Rivera has exhibited across New England and in Chile, Peru, Mexico, and Costa Rica.
Solo show at the Museum of Fine Arts, Boston (coming March 2017)
Untitled (Self Portrait) by Nikki Rosato, hand cut road map, 16 x 16 x 14 in., 2013. Photo courtesy of the artist
Nikki Rosato (b. 1986 in New York City)
Based in Washington, DC, Nikki Rosato is inspired by the remarkable, human-like visual aspects of a roadmap. A map, as she describes, is a symbol of living beings, and the land is “just as alive as we are.”
“As we move through life, the places we inhabit and the people that we meet alter and shape us into the people that we are in the present day. I am interested in the idea that a place I visited as a child has affected the outcome of the person that I am today.”
Rosato explores the complexities of human relationships and our relationships, the “love affairs,” we have with places. “I find inspiration in how we map our own personal space and how those lines become blurred and modified when we form relationships with others.”

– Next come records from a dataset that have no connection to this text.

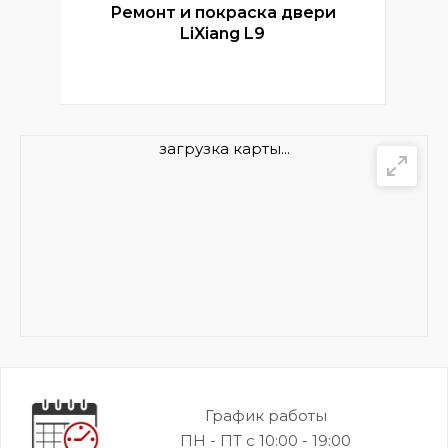
Ремонт и покраска двери
Р
LiXiang L9
загрузка карты...
График работы
ПН - ПТ с 10:00 - 19:00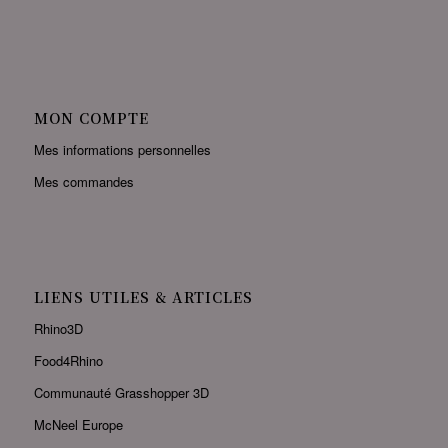
MON COMPTE
Mes informations personnelles
Mes commandes
LIENS UTILES & ARTICLES
Rhino3D
Food4Rhino
Communauté Grasshopper 3D
McNeel Europe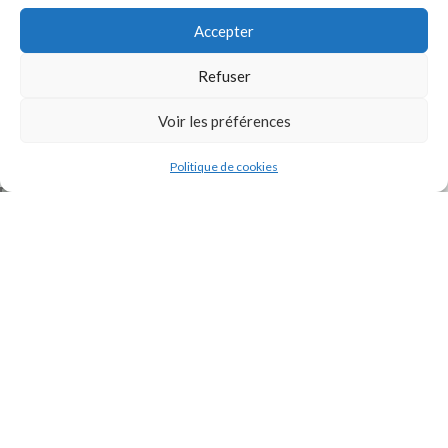
Accepter
Refuser
Voir les préférences
J'accepte la
Politique de confidentialité
de ce site.
Politique de cookies
INSTAGRAM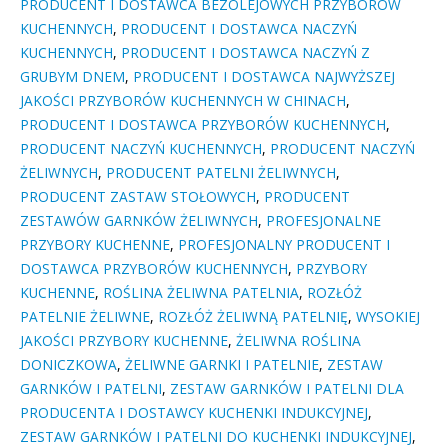
PRODUCENT I DOSTAWCA BEZOLEJOWYCH PRZYBORÓW
KUCHENNYCH
,
PRODUCENT I DOSTAWCA NACZYŃ
KUCHENNYCH
,
PRODUCENT I DOSTAWCA NACZYŃ Z
GRUBYM DNEM
,
PRODUCENT I DOSTAWCA NAJWYŻSZEJ
JAKOŚCI PRZYBORÓW KUCHENNYCH W CHINACH
,
PRODUCENT I DOSTAWCA PRZYBORÓW KUCHENNYCH
,
PRODUCENT NACZYŃ KUCHENNYCH
,
PRODUCENT NACZYŃ
ŻELIWNYCH
,
PRODUCENT PATELNI ŻELIWNYCH
,
PRODUCENT ZASTAW STOŁOWYCH
,
PRODUCENT
ZESTAWÓW GARNKÓW ŻELIWNYCH
,
PROFESJONALNE
PRZYBORY KUCHENNE
,
PROFESJONALNY PRODUCENT I
DOSTAWCA PRZYBORÓW KUCHENNYCH
,
PRZYBORY
KUCHENNE
,
ROŚLINA ŻELIWNA PATELNIA
,
ROZŁÓŻ
PATELNIE ŻELIWNE
,
ROZŁÓŻ ŻELIWNĄ PATELNIĘ
,
WYSOKIEJ
JAKOŚCI PRZYBORY KUCHENNE
,
ŻELIWNA ROŚLINA
DONICZKOWA
,
ŻELIWNE GARNKI I PATELNIE
,
ZESTAW
GARNKÓW I PATELNI
,
ZESTAW GARNKÓW I PATELNI DLA
PRODUCENTA I DOSTAWCY KUCHENKI INDUKCYJNEJ
,
ZESTAW GARNKÓW I PATELNI DO KUCHENKI INDUKCYJNEJ
,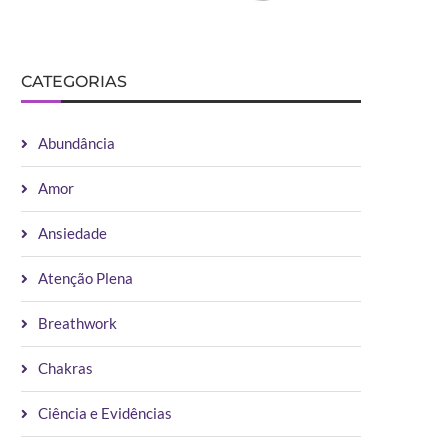
CATEGORIAS
Abundância
Amor
Ansiedade
Atenção Plena
Breathwork
Chakras
Ciência e Evidências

Rosato’s work has been exhibited in LA, New York, Boston, New Orleans, Pittsburgh, and Denmark, among other places.
Demarcate: Territorial Shift in Personal and Societal Mapping, San Jose Institute of Contemporary Art, California (through May 29, 2016)
“Endangered Birds” by Juan Travieso, acrylic on panel, 30 x 30 in., 2015. Photo courtesy of the artist
Juan Travieso (b. 1987 in Havana, Cuba)
The ideas behind Juan Travieso’s paintings stem from narratives from around the world. “I play with the arrangement and juxtaposition to achieve new solutions,” he explains. “My style and my subject matter are distinct elements and will hopefully differentiate me from every other painter before me, and those who will come after me.”
His work is always done in series because he aims to take his ideas to great lengths, a process that he admits allows him to make mistakes, learn from those mistakes, and become immersed in subject matter.
“In my ongoing series of ‘Endangered Birds,’ I realized after two years of painting that the message of these pieces would be expressed through power in numbers. The more different species I painted, the more the audience would understand the great value of their loss.”
Travieso’s work has been exhibited in New York, Miami, Boston, Los Angeles, and Australia, and is included in multiple collections throughout the United States and other parts of the world.